Em audiência realizada em 2014 com a Coordenação Técnica local da Funai em São Luís, a coordenadora prometeu que até o final do ano faria uma visita técnica ao território. A visita foi agendada para os dias 26 a 30 de dezembro. O Povo estranhou a data, mas concordou. No dia 25, Natal, a visita foi cancelada. Naquela ocasião e em outros momentos, a Funai alega que não dispõe de carro para o deslocamento da equipe de técnicos. Enquanto isso, os indígenas são privados da assistência específica e diferenciada de órgãos como Sesai, Secretaria de Estado de Educação do Maranhão (Seduc) e Previdência Social, como determina a Constituição Federal. O mais grave é que enquanto as comunidades esperam a boa vontade da Funai, o povo Gamela tem seu território invadido, os babaçuais e guarimanzais são destruídos, os caminhos são interrompidos com cercas elétricas por grileiros e as suas lideranças são ameaçadas.

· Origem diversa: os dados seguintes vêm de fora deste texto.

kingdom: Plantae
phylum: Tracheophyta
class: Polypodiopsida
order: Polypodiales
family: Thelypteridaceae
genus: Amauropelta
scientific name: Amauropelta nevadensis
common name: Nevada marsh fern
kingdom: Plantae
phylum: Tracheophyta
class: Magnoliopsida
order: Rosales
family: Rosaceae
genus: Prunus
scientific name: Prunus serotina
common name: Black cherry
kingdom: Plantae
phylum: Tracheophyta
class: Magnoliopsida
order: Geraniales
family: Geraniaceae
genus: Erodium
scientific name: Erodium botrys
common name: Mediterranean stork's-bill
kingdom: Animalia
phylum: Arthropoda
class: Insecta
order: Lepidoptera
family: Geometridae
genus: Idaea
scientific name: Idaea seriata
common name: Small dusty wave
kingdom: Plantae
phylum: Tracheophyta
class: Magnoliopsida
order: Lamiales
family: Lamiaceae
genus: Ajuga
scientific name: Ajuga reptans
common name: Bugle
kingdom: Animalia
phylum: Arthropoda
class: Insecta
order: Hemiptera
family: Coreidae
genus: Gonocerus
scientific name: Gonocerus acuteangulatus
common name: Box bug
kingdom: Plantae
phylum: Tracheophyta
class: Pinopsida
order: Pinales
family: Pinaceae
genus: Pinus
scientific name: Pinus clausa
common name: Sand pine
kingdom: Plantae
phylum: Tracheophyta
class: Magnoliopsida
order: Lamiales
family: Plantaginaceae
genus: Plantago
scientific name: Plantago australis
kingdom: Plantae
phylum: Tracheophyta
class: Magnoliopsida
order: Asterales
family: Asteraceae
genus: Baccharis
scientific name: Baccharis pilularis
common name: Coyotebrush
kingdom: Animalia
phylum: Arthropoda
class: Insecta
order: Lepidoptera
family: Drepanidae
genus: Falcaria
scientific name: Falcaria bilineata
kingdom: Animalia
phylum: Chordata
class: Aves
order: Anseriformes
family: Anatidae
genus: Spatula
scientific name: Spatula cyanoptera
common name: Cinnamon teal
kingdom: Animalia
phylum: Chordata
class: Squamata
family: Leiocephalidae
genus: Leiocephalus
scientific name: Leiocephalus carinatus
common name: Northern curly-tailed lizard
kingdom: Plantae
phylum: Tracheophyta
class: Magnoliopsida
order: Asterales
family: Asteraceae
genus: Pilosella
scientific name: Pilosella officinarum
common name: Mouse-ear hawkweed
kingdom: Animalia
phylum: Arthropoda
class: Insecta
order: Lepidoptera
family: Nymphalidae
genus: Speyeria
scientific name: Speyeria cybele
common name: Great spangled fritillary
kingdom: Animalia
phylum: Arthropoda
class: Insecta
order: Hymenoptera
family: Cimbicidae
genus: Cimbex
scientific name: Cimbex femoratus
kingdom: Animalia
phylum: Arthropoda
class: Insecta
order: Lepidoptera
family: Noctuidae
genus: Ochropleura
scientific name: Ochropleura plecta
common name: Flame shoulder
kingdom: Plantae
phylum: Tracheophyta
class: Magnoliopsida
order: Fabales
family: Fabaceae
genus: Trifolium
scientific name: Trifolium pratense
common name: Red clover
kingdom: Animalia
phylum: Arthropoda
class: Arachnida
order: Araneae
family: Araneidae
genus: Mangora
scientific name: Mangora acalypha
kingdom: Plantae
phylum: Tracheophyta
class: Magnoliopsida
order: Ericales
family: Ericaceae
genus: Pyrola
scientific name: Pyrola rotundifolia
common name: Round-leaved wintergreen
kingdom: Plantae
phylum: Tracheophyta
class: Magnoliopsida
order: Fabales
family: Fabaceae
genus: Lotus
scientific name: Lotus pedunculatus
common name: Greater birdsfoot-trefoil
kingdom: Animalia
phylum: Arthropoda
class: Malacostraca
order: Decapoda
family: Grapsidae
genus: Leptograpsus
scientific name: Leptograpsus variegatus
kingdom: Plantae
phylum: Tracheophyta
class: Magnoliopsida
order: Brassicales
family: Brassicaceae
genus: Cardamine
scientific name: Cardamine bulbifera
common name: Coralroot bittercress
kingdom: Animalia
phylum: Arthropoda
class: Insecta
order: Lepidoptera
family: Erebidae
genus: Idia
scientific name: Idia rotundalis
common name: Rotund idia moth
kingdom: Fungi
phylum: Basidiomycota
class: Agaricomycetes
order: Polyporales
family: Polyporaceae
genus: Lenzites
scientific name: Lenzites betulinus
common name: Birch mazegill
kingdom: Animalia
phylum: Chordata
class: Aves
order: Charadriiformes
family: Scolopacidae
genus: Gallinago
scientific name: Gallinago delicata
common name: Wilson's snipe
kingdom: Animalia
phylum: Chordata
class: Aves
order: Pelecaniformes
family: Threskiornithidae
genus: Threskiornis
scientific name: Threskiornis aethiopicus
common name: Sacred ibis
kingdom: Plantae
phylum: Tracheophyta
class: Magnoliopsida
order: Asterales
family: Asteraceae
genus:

“Como se não bastasse a privação dos nossos direitos, a Prefeitura resolveu construir um lixão dentro do território e pretende construir um matadouro. Tudo isso porque a Funai, que deveria nos proteger, não resolve nosso problema, usando sempre a desculpa esfarrapada que não tem carro para vir até nós”, denuncia Cal Gamela.
É vergonhoso como o Estado brasileiro vem tratando os povos indígenas, em especial este povo. Primeiro, pela negação da existência e resistência do povo. Segundo, pela ausência de resposta a uma exigência legítima. “Esse processo de violência sofrido pelo povo Gamela é o mesmo processo que sofrem todos os povos tradicionais, em especial no Maranhão, com constantes ameaças de morte, conflitos fundiários e a impunidade reinante”. Analisa Sandra Araújo, assessora jurídica e agente da Comissão Pastoral da Terra.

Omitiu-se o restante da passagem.